Spent 6 nights on the Philippine Siren at Tubbataha. Boat is comfortable but not 5 star. Has a huge dive deck though. Great food and friendly staff. No night dives at Tubbtaha due to all wall dives & current so generally made 4 dives a day with both a early AM dive as well as a sunset dive. Up at 0530 to 0600 most every day. If you don't like wall dives, you will be disappointed.
Not very much macro stuff. Lots of small sharks - whitetip, blacktip & grey reef sharks. They were generally sleeping and approachable and sometimes even saw them schooling up to a dozen at a time. A few folks saw a hammerhead in early morning, though tough to catch them here-generally shy & mostly deep and early morning.
Marbled rays were my favorite and new for me here. I missed the macro here, though a little was available.
Saw lots of large dog toothed Tunas, some jacks, anthias and moorish idols. Many huge spiny lobsters that would let you get as close as you wanted to photograph them. Moray eels and several spots with garden eels. Occasional bumphead parrotfish.

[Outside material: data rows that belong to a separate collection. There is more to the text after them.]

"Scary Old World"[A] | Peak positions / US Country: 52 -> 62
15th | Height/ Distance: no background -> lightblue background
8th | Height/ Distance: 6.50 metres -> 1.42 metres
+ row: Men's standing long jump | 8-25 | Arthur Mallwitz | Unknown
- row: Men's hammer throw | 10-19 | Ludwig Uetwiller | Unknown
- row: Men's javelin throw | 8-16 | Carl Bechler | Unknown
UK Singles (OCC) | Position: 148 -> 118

Visibility was generally good, though some days was only average. Currents variable and some dive sites (Washing Machine) were a big challenge even for an experienced diver. There are 2 small Islands that you dive here so after getting here not much travelling isneeded, so there is not a lot of cruising after the first night.

While this is a good spot for diving especially for bigger stuff, I have to say that Indonesia - especially Raja Ampat & Komodo were much better, especially when you favor in how remote a spot this is and long the connecting flights are. This is known as a site for big stuff, so for macro you wouldn't come here anyways.